Mais nous devons aller plus vite et plus loin. Nous nouerons, bien entendu, des partenariats solides avec les acteurs du développement, et Africa50 est l’un de ces acteurs clés. Nous continuerons à collaborer avec eux sur des projets privés permettant de combler le déficit d’infrastructures en Afrique.

IFC fait la promotion des partenariats public-privé (PPP) en Afrique. Que pensez-vous de ce modèle pour attirer les capitaux privés ?

Le PPP est un modèle qui a fait ses preuves. Il est efficace pour attirer des capitaux privés vers les infrastructures. Cela permet aux États de réduire la charge sur les finances publiques en attirant les investissements privés, et de mobiliser des ressources financières supplémentaires. C’est une allocation des risques optimale entre les secteurs public et privé, qui permet l’amélioration de la qualité et de l’efficacité des services d’infrastructures, car les entreprises du secteur privé sont incitées à fournir des services de haute qualité afin de maximiser leur retour sur investissement. Dans les PPP bien structurés, il y a un transfert d’expertise avec l’entité locale. C’est un point sur lequel j’insiste, car l’objectif est aussi de contribuer au développement des industries locales, du capital humain local et des capacités institutionnelles du pays.

Quels sont les autres leviers pour attirer le secteur privé vers le financement des infrastructures ?

En établissant des cadres politiques et réglementaires qui favorisent la participation du secteur privé dans les infrastructures. En structurant les projets d’infrastructures pour les rendre plus attrayants pour les investisseurs privés.

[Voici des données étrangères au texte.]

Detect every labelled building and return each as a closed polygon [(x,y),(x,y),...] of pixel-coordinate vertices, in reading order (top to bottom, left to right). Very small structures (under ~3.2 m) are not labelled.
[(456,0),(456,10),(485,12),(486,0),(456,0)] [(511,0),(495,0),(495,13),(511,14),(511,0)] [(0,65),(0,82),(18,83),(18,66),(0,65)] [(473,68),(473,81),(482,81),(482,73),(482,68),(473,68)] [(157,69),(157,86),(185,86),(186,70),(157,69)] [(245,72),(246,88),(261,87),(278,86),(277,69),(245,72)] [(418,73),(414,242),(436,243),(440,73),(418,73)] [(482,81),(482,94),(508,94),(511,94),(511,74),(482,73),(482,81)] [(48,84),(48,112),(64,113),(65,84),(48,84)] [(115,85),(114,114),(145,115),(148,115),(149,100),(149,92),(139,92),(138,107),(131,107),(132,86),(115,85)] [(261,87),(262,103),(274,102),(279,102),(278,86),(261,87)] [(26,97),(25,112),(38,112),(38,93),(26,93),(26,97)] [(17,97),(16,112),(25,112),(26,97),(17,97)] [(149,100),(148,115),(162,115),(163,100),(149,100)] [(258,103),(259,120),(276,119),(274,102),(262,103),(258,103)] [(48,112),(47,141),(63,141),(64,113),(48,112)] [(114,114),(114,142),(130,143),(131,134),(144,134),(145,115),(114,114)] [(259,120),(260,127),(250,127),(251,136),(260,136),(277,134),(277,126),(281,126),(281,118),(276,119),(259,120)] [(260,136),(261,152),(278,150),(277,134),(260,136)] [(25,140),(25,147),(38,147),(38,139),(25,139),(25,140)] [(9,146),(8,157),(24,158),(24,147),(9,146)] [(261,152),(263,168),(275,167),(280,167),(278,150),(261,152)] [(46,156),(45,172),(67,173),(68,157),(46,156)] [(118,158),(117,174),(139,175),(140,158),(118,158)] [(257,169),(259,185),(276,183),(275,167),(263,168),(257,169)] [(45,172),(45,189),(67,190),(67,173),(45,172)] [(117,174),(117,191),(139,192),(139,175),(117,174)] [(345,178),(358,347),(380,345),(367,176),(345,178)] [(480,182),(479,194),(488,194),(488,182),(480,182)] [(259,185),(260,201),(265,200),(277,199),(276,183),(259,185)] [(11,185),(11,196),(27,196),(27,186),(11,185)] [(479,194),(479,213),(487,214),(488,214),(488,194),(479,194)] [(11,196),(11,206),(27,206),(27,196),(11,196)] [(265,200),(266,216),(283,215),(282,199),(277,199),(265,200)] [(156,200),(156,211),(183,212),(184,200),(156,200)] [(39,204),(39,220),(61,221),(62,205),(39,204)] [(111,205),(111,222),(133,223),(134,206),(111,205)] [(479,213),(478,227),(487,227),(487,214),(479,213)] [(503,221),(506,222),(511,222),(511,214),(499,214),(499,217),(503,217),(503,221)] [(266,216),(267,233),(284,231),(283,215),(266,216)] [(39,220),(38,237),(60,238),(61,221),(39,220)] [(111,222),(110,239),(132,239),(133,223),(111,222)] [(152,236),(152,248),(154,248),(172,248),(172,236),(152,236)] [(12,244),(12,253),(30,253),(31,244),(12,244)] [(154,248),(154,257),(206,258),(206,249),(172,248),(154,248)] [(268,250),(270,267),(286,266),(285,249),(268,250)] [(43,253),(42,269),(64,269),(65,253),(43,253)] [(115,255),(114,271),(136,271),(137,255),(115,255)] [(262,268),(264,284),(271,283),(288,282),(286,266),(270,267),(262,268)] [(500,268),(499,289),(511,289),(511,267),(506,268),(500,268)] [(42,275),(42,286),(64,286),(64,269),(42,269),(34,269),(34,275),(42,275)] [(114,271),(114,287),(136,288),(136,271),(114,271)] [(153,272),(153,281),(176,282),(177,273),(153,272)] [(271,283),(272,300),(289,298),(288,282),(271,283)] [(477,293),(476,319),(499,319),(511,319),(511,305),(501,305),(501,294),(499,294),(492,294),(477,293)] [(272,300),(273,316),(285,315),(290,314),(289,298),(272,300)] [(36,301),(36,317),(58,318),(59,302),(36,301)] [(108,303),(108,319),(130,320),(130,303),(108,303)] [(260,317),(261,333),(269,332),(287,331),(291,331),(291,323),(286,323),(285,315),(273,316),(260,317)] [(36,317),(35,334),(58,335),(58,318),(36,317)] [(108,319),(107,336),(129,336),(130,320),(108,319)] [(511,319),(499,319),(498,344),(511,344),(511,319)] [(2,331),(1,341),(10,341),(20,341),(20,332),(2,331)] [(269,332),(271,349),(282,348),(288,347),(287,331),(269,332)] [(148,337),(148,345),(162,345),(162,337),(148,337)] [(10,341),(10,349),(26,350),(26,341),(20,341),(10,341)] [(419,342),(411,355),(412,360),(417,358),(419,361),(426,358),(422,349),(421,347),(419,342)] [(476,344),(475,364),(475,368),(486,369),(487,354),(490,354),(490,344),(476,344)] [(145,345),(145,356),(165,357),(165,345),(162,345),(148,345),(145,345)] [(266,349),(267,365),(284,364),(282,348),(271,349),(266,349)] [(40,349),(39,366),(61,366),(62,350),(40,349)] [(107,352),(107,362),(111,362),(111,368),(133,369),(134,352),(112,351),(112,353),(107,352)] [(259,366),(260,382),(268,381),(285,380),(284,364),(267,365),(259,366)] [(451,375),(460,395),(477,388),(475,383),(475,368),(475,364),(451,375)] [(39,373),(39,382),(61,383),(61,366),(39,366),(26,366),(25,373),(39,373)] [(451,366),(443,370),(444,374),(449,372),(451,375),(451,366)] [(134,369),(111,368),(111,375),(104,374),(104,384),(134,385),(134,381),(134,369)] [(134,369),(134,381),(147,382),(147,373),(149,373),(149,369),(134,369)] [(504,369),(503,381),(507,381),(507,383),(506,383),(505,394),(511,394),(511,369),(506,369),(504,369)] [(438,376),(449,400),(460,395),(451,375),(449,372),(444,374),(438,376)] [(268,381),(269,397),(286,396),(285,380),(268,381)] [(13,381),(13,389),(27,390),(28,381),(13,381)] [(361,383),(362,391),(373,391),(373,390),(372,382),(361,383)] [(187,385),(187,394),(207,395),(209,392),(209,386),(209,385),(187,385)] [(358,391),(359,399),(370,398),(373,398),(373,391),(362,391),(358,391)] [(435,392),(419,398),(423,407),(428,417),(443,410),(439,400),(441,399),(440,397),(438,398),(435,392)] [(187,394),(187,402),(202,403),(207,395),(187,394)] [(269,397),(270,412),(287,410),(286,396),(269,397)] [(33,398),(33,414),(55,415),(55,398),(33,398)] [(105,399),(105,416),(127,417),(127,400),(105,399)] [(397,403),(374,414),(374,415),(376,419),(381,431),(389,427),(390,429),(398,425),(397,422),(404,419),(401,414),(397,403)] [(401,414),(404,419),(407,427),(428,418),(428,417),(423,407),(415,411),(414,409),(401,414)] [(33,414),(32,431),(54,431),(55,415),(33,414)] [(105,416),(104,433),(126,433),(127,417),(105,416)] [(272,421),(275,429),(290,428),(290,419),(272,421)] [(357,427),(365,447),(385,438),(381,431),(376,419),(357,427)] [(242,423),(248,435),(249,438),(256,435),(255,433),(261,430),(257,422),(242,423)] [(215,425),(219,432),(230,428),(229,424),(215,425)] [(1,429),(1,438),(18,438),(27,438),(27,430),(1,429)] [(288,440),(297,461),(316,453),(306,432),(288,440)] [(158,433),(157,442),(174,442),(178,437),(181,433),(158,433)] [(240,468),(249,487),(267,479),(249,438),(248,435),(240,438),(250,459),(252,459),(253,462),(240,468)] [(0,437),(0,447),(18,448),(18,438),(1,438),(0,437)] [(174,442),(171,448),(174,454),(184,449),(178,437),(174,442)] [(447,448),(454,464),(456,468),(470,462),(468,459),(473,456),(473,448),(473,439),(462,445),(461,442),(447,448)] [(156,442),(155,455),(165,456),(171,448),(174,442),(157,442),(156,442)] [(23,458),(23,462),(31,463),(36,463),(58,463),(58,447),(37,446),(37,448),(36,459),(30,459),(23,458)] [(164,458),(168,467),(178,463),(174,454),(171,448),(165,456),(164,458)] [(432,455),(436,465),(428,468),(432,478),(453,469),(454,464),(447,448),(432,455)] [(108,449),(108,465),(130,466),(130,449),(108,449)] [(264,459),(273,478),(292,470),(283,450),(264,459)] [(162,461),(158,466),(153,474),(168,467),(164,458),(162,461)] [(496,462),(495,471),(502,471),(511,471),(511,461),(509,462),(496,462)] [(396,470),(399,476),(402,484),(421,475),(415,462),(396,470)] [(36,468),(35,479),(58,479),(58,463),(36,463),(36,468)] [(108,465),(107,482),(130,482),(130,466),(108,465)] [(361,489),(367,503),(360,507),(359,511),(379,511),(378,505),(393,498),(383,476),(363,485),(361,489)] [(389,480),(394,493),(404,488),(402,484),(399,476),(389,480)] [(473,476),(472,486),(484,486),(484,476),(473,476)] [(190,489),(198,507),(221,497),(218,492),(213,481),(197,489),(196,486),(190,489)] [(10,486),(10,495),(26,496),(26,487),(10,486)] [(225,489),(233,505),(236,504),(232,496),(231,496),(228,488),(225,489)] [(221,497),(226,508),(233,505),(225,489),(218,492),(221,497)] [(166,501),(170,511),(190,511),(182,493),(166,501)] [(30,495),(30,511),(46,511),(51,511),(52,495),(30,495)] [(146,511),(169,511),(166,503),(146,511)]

L’expertise d’IFC dans la préparation des projets contribue à renforcer la confiance des investisseurs et à faciliter la participation du secteur privé. Ces projets impliquent souvent plusieurs risques, notamment réglementaires, environnementaux, sociaux et financiers. Grâce à la combinaison de prêts concessionnels avec des financements commerciaux venant d’institutions d’aide au développement et d’autres ressources privées, IFC permet d’atténuer les risques dans les marchés émergents difficiles, et d’attirer des investissements privés là où ils ne seraient pas allés.

Dans un contexte de raréfaction du crédit, les conditions pour financer les projets ne sont-elles pas encore plus difficiles à réunir ?

Effectivement, c’est un défi à relever, et c’est là qu’IFC trouve toute sa place. C’est en cela que nous sommes contracycliques. Quand c’est difficile, IFC doit jouer un rôle plus important encore – un rôle moteur pour élargir et augmenter, sur le long terme, l’accès au financement des projets.